In prison, Ched refused to attend the sex offenders’ course, which would have got him privileges such as his own clothes and more family visits. “Rapist to me is a disgusting word,” he says, “Before this happened, I think a rapist is a man who attacks a girl, hurts women, quite a horrific crime… a lot of pain. When I was getting questioned [by police] I told them everything, even though there was no evidence against me. I could have put myself in a nicer light, but I didn’t think there was a problem because I knew she had consented.”

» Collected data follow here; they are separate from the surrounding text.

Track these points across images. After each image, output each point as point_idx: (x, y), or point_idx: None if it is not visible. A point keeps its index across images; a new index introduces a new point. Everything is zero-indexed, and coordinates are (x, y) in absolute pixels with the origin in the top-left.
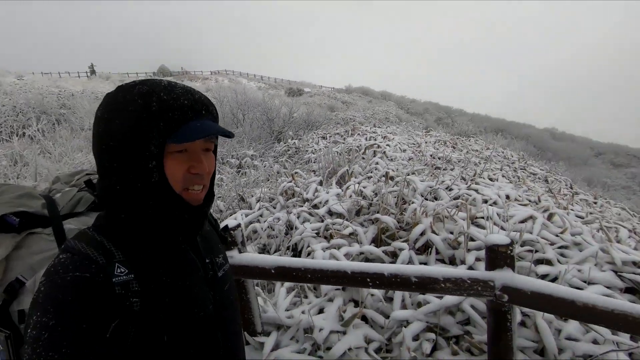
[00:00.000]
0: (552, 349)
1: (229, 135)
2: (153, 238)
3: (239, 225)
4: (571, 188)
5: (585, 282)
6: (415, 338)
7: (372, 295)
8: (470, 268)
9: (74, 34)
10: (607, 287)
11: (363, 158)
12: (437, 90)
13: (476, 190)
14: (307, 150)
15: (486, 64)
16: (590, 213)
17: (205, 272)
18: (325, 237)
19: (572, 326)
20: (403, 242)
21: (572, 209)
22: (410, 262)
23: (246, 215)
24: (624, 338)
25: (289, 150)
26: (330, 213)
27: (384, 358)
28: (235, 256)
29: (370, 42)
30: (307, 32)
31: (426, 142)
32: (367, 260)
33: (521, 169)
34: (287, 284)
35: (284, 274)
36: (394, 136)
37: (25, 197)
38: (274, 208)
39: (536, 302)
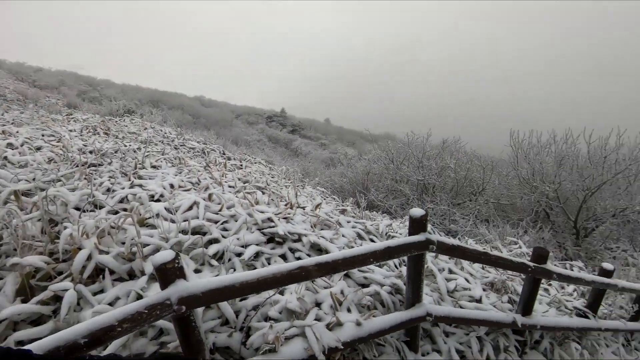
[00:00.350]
0: (231, 317)
1: None
2: None
3: None
4: (224, 154)
5: (243, 246)
6: None
7: None
8: (153, 275)
9: None
10: (257, 245)
11: None
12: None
13: (141, 186)
14: None
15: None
16: (239, 179)
17: None
18: None
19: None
20: (66, 277)
21: (225, 181)
22: (81, 299)
23: None
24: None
25: None
26: None
27: None
28: None
29: None
30: None
31: (70, 132)
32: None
33: (181, 145)
34: None
35: None
36: (18, 128)
37: None
38: None
39: (210, 298)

“Do you remember what you said to me in prison?” Tash asks. “You said I would rather be in here for life and murder rather than being in here for rape.”
With his one GCSE in PE (“I think I got a B”), Ched Evans is never going to be a moral philosopher, but bitter experience has forced him to take a hard look at his values. He had a decent upbringing in Rhyl, with a very strong mother who banned alcohol, but too much money came to him too young. Before he was 18, he was earning £15,000 a week and he’d traded the Peugeot 306 he bought for £300 for about £140,000 worth of supercars.
The girls came like iron filings to a magnet. He remembers being shocked when, one night, a woman accosted him in Manchester saying she knew he’d be out on the town because she’d just seen him score on Match of the Day. The striker was himself a goal. Girls, he says, were “interested in what watch you had, what car you had”. Ched still had The Simpsons watch he’d worn as a kid.